Uranium
Uranium
A dark, heavy metal. While it is best known as a fuel for nuclear devices, its extreme density and hardness also make it good for making certain weapons, armor, and ammunition.
Base Stats
- Stuff Categories
- Metallic
- Stack Limit
- 75
- Mass
- 1 kg
- Beauty
- -4
- HP
- 100
- Rotatable
- False
- Path Cost
- 15 (46%)
Building
- Terrain Affordance
- Medium
Stat Modifiers
- Beauty Factor
- ×0.5
- Beauty Offset
- +0
- Work To Make Factor
- ×1.9
- Work To Build Factor
- ×1.9
- Max Hit Points
- ×2.5
- Flammability
- ×0
- Armor - Sharp
- ×1.08
- Armor - Blunt
- ×0.54
- Armor - Heat
- ×0.65
- Insulation - Cold
- +3 °C (5.4 °F)
- Insulation - Heat
- +0 °C (0 °F)
- Melee Blunt Damage
- ×1.5
- Melee Sharp Damage
- ×1.1
- Melee Cooldown
- ×1.1
- Door Opening Speed
- ×0.75
- Rest Effectiveness
- ×1
- defName
- Uranium
- Color
- (100,100,100)
Uranium is one of the rarest materials in the game.
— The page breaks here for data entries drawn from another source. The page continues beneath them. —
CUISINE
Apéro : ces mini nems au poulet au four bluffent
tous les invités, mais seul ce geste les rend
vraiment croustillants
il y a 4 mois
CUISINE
It can be used to craft powerful, but slow blunt weapons, and a required element in the construction of certain late-game constructions, most notably the end-game ship.
While one of the strongest building materials available, it has a significantly lower beauty modifier, which can negatively affect some room designs.
Acquisition
Tiles of uranium ore can be found rarely throughout the map, but must be mined before they can be used. Small amounts of it can be salvaged from deconstructing ancient cryptosleep caskets, or may randomly arrive in cargo pods. The most reliable method for acquiring it is to purchase it from bulk goods traders or faction bases. Once you've completed the research necessary to construct a deep drill, it can also be found in small deposits underground.
Playing in Large or Ludeonicrous maps (of 300x300 or 400x400 tiles respectively) offer greater chance of finding it on the surface.
Ore
Uranium ore tiles have 4,000 health, making them one of the slower ores to mine. They can be found in midsize veins, ranging from 6 to 12 tiles in size. Each mined block has a base yield of 40 uranium, however this is modified by factors such as the Difficulty setting and the mining yield of the pawn.
Usage
Uranium is used in the following crafting recipes:
Uranium is also considered metallic stuff, meaning it can be used in recipes that allow for any metal to be used, such as walls or maces.
There is no radiation mechanic in RimWorld. You can safely have pawns sleep in uranium beds without any health effect.
Analysis
Uranium is only required for a few late game recipes. Early on, it can be safely sold or used for weapons - you can always get more uranium, later. If you are lacking uranium when you need it, then either the deep drill and ground-penetrating scanner combination, or the long-range mineral scanner, are your best bets. Smaller amounts of uranium can also be obtained via trade. Varying quantities of uranium are also commonly added to quest rewards to meet the minimum value requirement after the primary reward items have been accounted for. In the late-game, this can result in huge amounts of uranium being offered to the player on a fairly routine basis.
Uranium is the best material for crafting stuffable blunt weapons such as clubs and maces, as it applies the highest multiplier on melee blunt damage of any material, tied only with Jade (which can only be used with clubs), and only causes a moderate increase in attack cooldown times. A uranium mace can be crafted as soon as Smithing has been researched and is likely the best craftable melee weapon in the game, and the best melee weapon period if playing without the Royalty DLC.
Uranium's high hit point multiplier also make it a useful material for walls and barricades. A wall created from uranium has 750 hit points which makes it the second strongest constructed wall, stronger than any of the stone blocks, and only beaten out by plasteel. This role was more important while plasteel was still flammable, but even now it still has merit as there is usually significantly more demand for plasteel.
Gallery
Version history
- 0.9.722 - Ore version added.
- 1.0.0 - Uranium is no longer a small volume material.